She’d boarded a plane to find she was seated next to a tall black man. He had some sort of brace or bandaging on his knee. Being a nurse she was interested in how he’d injured his leg. He told her it had happened playing professional sports.
Bonnie asked what team he played for. He answered, “LA Lakers.” This kindly white-haired woman with silver rimmed glasses looked up at him and asked, “Is that a football team?”
I’ve often thought how Kobe Bryant must have smiled every time he recalled that conversation.
Like many — though I don’t follow professional basketball — I was shocked and saddened to learn of the helicopter crash in which he and his daughter Gianna and seven others were killed. It seems all but two of the nine fatalities involved multiple family members.
We’re hearing a lot about Kobe’s life because he was known to so many people. Somehow knowing about someone, even without actually knowing them, gives a familiarity that allows a measure of grief.
And so Kobe tales are slam dunking the news. He put up life stories in his four decades that traveled the globe. Acknowledging ones that shouldn’t have happened and celebrating the many that inspired.

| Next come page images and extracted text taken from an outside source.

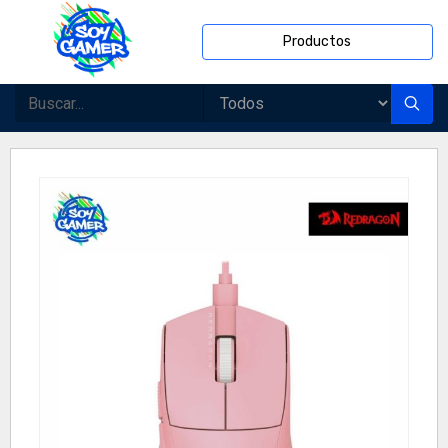
Productos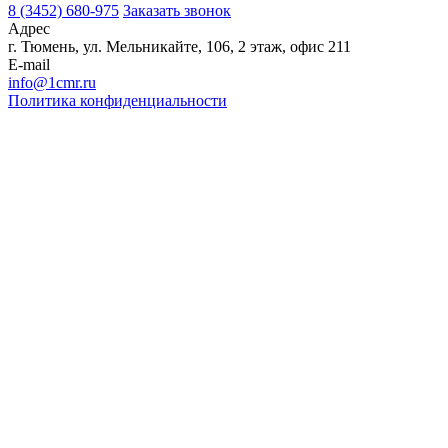
8 (3452) 680-975
Заказать звонок
Адрес
г. Тюмень, ул. Мельникайте, 106, 2 этаж, офис 211
E-mail
info@1cmr.ru
Политика конфиденциальности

Then there are the others aboard the helicopter — John and Keri and Alyssa, Sarah and Payton, Christina, Ara. Not as prominent in the reporting — barely known compared with Kobe — but I find myself interested in them — wanting to learn all I can. To not leave their lives a mere footnote in the tragedy.
I believe identity is God-given. Cherished in our Creator’s eyes. A gift to set us each apart. To bring us joy in being. Meant to last. If God names the stars in the heavens, as the psalmist says, how much deeper the meaning in a life named by Him.
There were nine that morning — each with his or her own identity. And I feel the loss of them all.